Task instructions
According to the economic outlook excerpt, to what rate did economic growth slow in the fourth quarter?

Document excerpt

Given that concern, “It may be some time before the outlook for jobs and inflation calls clearly for a change in [interest rate] policy,” Powell told reporters. After the FOMC meeting.  “I don’t feel we have convincingly achieved our two percent [inflation] mandate in a symmetrical way,” he added. “It’s one of the major challenges of our time, to have downward pressure on inflation” globally.

Underlying Strength – Overlaying Concerns

Although Fed officials continue to emphasize the underlying strength of the economy, the current rate policy “paints a distinctly less rosy picture,” Joseph Lawler, head of  research at London Capital Group, told Business Insider. 

Some current indicators underscore that concern.  Economic growth slowed to 2.2 percent in the fourth quarter, short of expectations and below the third quarter rate of 3.4 percent.  Consumer confidence, meanwhile, either rose or fell, depending on which indicator you choose.  The University of Michigan index rose to 97.8 in March from 93.8 in February, rebounding smartly from 91.2 in January, which was the lowest mark in nearly three years. 

Moving in the opposite direction, the Conference Board index fell to 124.1 from 131.4 in February, driven down primarily by darkening views of current business and labor market conditions.  The March employment report may brighten the labor market expectations.

Entries supplied
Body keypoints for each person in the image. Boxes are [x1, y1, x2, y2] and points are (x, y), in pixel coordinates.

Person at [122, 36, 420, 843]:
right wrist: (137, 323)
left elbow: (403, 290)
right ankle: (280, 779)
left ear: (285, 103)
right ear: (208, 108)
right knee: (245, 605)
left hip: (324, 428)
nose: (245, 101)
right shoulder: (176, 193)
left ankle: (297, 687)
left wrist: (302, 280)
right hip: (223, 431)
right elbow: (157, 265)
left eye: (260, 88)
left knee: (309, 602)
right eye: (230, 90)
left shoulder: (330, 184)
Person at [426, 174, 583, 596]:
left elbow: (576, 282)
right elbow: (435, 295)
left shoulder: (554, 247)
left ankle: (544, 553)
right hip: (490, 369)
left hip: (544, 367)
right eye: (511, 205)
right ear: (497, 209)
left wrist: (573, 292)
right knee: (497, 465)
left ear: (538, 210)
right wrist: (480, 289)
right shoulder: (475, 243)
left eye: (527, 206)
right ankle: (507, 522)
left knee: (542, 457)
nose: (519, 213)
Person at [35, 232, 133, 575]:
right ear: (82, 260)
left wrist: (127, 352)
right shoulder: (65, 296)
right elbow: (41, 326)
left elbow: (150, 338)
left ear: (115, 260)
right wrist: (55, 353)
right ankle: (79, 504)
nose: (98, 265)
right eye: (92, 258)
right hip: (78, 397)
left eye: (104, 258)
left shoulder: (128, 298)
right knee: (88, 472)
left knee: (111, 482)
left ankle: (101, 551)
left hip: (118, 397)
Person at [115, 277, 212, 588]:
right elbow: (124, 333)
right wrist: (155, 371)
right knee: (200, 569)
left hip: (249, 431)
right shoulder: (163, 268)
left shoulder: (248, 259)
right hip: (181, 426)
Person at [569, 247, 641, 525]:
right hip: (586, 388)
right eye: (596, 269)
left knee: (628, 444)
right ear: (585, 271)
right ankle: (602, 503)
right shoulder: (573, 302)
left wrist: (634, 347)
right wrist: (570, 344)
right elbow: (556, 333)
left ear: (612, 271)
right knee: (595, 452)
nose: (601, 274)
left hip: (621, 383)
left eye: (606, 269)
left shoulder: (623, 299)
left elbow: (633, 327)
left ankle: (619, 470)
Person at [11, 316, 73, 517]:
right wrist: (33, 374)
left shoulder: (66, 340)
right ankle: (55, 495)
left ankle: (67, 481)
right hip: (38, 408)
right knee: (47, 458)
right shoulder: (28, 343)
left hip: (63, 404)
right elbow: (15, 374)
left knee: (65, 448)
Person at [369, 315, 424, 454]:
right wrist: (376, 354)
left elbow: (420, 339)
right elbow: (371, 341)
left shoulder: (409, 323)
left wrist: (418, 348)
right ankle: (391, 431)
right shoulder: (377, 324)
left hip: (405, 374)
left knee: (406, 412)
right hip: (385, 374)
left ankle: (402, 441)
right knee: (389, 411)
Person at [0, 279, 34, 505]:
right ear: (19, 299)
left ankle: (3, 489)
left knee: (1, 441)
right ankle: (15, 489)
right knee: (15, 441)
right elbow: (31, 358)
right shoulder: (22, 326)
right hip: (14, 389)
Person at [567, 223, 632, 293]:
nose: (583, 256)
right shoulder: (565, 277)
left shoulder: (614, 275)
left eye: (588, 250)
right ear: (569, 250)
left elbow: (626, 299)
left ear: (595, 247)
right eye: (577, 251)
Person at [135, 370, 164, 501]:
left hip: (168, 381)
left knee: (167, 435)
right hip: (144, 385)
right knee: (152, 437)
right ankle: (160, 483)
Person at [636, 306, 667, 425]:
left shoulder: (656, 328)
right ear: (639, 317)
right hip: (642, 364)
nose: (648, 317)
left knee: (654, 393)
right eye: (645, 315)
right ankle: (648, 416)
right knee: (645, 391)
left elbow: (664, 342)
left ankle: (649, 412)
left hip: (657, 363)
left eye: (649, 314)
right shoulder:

Task solution
2.2 percent